▸ ACTIVITY
Treat the line containing "1,750 – 1,780" as the last one, and return every line exactly from the first line of the material below up to it.

+===+

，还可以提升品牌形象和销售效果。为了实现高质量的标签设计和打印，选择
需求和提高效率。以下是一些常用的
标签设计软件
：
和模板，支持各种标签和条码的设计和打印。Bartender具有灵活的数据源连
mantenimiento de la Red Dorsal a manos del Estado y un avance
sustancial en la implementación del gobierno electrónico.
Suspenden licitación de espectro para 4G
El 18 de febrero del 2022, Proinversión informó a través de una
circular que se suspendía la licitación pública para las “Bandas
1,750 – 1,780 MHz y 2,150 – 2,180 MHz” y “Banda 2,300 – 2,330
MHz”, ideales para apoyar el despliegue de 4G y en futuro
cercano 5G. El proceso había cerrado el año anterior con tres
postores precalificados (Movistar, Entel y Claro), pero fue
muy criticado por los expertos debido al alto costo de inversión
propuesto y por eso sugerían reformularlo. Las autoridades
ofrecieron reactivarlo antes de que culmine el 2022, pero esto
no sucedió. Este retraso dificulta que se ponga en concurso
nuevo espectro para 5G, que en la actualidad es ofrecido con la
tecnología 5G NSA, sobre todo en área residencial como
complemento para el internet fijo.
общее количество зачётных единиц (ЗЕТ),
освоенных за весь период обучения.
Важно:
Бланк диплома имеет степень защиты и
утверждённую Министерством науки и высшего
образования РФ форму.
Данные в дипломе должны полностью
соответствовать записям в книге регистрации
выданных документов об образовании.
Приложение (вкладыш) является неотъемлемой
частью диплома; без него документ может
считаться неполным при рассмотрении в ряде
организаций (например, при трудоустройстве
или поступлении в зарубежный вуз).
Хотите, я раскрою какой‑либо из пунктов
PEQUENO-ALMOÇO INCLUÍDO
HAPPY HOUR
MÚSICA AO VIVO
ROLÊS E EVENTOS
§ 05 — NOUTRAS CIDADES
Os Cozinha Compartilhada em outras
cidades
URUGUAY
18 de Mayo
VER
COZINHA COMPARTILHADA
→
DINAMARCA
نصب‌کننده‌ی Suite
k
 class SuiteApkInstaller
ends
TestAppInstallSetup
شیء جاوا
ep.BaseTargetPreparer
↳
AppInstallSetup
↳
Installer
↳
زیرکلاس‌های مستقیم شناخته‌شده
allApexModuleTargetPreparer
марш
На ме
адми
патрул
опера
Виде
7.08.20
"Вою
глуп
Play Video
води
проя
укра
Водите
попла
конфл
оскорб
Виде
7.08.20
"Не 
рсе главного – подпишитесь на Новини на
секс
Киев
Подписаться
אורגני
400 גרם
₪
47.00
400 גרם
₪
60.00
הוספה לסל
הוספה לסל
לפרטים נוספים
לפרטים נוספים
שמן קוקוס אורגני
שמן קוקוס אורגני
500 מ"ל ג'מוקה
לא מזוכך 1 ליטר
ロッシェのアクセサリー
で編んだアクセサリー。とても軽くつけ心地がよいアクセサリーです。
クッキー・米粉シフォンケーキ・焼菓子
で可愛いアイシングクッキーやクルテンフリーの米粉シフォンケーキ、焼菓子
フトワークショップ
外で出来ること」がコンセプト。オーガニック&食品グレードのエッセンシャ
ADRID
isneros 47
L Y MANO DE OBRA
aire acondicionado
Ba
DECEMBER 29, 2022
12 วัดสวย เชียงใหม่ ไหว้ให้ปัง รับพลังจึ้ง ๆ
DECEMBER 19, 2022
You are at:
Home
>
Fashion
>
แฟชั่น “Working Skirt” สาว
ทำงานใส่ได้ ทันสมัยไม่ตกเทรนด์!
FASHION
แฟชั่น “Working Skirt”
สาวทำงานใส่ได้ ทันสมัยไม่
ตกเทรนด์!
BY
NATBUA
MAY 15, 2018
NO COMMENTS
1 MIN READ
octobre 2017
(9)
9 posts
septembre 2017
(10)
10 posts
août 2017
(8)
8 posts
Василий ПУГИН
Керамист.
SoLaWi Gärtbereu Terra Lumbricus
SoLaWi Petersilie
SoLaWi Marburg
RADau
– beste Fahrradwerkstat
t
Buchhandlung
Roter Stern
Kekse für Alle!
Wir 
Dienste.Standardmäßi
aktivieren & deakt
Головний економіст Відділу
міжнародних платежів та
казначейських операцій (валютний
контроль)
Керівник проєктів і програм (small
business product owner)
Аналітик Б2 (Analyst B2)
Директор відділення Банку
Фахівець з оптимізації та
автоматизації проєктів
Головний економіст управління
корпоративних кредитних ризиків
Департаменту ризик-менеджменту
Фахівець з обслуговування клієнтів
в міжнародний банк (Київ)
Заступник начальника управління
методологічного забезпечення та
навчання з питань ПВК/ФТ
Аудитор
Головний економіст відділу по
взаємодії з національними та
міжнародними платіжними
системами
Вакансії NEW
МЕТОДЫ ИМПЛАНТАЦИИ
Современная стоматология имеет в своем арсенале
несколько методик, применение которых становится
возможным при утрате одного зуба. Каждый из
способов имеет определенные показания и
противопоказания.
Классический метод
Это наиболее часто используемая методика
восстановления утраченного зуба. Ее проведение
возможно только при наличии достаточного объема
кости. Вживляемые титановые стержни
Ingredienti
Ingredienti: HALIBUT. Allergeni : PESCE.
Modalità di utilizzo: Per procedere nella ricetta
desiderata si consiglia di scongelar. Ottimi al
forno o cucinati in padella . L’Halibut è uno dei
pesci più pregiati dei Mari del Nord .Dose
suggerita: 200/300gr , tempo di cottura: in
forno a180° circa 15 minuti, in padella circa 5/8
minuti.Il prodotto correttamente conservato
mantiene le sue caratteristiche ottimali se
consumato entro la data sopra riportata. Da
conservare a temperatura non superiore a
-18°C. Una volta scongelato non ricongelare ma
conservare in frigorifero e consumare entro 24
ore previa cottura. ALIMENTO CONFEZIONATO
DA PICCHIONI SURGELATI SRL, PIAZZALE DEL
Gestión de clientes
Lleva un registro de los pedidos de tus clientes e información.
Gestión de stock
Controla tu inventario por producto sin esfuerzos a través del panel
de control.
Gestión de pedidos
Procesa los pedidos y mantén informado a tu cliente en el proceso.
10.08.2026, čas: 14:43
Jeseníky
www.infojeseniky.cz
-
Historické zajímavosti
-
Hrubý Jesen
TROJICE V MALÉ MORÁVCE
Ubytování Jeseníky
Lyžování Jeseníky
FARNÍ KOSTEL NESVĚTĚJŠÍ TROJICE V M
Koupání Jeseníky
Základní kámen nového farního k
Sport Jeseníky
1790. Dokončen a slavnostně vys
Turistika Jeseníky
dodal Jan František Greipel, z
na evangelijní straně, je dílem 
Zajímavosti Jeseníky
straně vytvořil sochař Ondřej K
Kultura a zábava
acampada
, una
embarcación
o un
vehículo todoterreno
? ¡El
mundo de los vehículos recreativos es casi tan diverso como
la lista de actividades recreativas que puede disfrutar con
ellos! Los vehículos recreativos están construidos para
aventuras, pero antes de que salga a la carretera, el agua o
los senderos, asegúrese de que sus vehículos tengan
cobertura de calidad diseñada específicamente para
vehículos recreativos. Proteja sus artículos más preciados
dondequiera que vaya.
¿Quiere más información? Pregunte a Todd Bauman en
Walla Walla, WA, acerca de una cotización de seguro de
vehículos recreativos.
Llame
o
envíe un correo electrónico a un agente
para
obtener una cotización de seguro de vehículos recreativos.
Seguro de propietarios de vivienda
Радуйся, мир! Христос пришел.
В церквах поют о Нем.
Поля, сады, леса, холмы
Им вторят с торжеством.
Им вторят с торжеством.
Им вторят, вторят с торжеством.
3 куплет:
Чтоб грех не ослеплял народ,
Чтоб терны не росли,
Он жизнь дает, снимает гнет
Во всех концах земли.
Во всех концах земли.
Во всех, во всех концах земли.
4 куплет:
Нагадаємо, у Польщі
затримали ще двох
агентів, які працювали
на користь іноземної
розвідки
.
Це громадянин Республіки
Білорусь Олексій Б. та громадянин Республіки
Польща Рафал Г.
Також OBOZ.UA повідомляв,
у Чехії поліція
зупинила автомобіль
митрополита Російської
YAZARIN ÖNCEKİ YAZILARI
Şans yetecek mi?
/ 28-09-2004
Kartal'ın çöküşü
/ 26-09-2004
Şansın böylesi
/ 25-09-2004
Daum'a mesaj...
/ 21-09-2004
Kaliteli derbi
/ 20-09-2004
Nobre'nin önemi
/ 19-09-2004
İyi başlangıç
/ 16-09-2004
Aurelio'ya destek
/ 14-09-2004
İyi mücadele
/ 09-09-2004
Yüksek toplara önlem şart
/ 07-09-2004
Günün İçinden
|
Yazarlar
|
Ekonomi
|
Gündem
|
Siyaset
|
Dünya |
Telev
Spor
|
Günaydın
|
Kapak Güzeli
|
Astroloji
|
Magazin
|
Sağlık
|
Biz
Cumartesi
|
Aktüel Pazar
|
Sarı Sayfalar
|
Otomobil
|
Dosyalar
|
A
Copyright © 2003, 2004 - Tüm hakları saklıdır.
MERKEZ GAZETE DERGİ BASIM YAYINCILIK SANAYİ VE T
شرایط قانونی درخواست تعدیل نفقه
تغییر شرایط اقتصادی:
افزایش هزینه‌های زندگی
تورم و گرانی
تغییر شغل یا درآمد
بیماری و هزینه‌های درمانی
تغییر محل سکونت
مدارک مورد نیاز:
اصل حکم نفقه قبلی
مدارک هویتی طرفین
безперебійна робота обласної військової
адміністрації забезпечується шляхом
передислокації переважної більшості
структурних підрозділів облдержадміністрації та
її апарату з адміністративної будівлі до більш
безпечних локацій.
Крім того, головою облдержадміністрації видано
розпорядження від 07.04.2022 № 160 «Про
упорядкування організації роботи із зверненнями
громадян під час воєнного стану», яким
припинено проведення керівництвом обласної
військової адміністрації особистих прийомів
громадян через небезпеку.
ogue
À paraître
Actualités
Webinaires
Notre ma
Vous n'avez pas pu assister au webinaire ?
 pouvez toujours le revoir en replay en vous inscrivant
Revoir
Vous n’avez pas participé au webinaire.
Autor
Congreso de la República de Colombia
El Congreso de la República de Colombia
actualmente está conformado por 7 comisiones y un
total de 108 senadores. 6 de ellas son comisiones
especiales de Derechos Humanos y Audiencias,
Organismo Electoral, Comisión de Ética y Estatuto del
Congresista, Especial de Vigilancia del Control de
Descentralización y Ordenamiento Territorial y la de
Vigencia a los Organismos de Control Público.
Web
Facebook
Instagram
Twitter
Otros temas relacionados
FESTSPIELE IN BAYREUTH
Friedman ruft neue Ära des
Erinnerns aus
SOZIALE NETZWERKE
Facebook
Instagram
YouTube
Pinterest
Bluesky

+===+

▸ TASK OUTPUT
，还可以提升品牌形象和销售效果。为了实现高质量的标签设计和打印，选择
需求和提高效率。以下是一些常用的
标签设计软件
：
和模板，支持各种标签和条码的设计和打印。Bartender具有灵活的数据源连
mantenimiento de la Red Dorsal a manos del Estado y un avance
sustancial en la implementación del gobierno electrónico.
Suspenden licitación de espectro para 4G
El 18 de febrero del 2022, Proinversión informó a través de una
circular que se suspendía la licitación pública para las “Bandas
1,750 – 1,780 MHz y 2,150 – 2,180 MHz” y “Banda 2,300 – 2,330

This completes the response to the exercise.